Director Larrain shows a good sense in not trying to shoot the description shots for Sandokan’s graphic descriptions of abuse. The graphic dialogues in the scene were disturbing that each of our minds would imagine a visual which is more agitating than any set of visuals. It doesn’t matter that we are nice inside our heart and mind. The words pierces through us creating the darkest of images. “The Club” coerces us to think about the non-existent justice inside Church. Despite reading or watching numerous documentaries, articles and books, we had rarely heard about a criminal priest, punished by civil justice.
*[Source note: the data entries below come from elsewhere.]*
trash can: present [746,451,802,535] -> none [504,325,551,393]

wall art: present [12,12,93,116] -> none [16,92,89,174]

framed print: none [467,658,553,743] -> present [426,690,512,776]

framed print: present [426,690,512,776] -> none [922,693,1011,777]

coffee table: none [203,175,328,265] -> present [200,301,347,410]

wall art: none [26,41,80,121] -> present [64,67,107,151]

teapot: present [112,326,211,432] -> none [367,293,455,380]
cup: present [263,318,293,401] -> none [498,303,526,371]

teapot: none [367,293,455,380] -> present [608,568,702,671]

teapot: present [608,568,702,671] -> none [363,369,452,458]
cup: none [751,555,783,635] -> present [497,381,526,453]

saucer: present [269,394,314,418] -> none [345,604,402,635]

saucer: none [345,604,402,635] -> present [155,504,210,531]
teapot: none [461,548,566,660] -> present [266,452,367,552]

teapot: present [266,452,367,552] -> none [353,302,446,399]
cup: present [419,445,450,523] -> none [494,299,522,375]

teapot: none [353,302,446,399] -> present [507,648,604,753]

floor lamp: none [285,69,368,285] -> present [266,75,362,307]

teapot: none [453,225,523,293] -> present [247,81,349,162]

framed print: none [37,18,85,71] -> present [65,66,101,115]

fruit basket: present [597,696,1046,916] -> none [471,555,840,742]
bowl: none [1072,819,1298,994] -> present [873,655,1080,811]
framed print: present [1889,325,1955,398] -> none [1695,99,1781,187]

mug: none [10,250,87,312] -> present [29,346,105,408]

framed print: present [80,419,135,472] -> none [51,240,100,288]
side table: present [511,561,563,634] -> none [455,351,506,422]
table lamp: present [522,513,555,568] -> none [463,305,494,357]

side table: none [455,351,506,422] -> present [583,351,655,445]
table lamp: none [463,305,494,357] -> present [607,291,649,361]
If everyone is equal before the law, why aren’t they facing the consequences for their crime? Church may be believes in the judgment in the eyes of God and its way of punishment is seeking penitence through prayers and isolation. Pablo Larrain notes how the very act of punishment gives them new obsessions and ideas to circumvent the truth or morality. The ‘house’ is like a prison and a place for priests to strengthen or redeem their connection with God. However, paradoxically the priests are protecting their prison, trying to shut down outside forces that may invade the purgatory. So, in a way the ending and the punishment given by Garcia seems like a fitting one. Now, the penance won’t be an empty routine because the pain the priests have caused upon their believers is reflected through a face, a wrecked personality. The performances are topnotch, and especially Alfredo Castro (a regular actor in Larrain’s films) gives a profundity to Vidal, whose antics could have been easily reduced to that of a villainous stereotype.
The sins of ‘fathers’ in Pablo Larrain’s “The Club” (98 minutes) is executed with an unnerving air of menace and painstaking nuance. The movie’s depiction of disgraced priests will burn within our heart and mind.